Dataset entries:
________________________________________

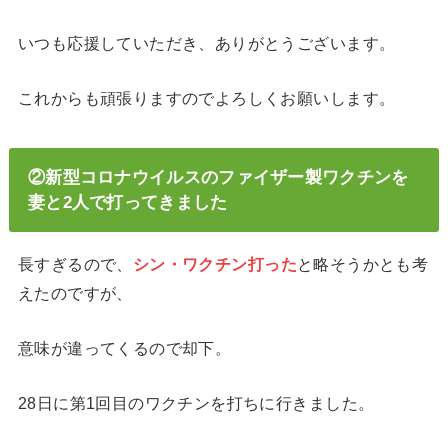
いつも応援していただき、ありがとうございます。
これからも頑張りますのでよろしくお願いします。
②新型コロナウイルスのファイザー製ワクチンを
妻と2人で打ってきました
長すぎるので、
シン・ワクチン打った
と略そうかとも考
えたのですが、
意味が違ってくるので却下。
28日に第1回目のワクチンを打ちに行きました。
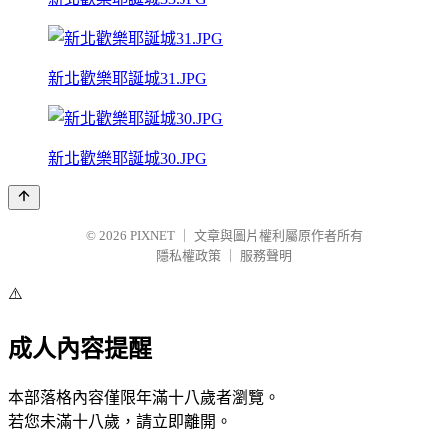
新北歡樂耶誕城31.JPG
新北歡樂耶誕城30.JPG
© 2026
PIXNET
｜
文章與圖片權利屬原作者所有
隱私權政策
｜
服務聲明
⚠️
成人內容提醒
本部落格內容僅限年滿十八歲者瀏覽。
若您未滿十八歲，請立即離開。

________________________________________

WHAT YOU SHOULD DO: Reproduce every line of the data above word for word, omitting the pictures.

YOUR SOLUTION:
いつも応援していただき、ありがとうございます。
これからも頑張りますのでよろしくお願いします。
②新型コロナウイルスのファイザー製ワクチンを
妻と2人で打ってきました
長すぎるので、
シン・ワクチン打った
と略そうかとも考
えたのですが、
意味が違ってくるので却下。
28日に第1回目のワクチンを打ちに行きました。
新北歡樂耶誕城31.JPG
新北歡樂耶誕城30.JPG
© 2026
PIXNET
｜
文章與圖片權利屬原作者所有
隱私權政策
｜
服務聲明
⚠️
成人內容提醒
本部落格內容僅限年滿十八歲者瀏覽。
若您未滿十八歲，請立即離開。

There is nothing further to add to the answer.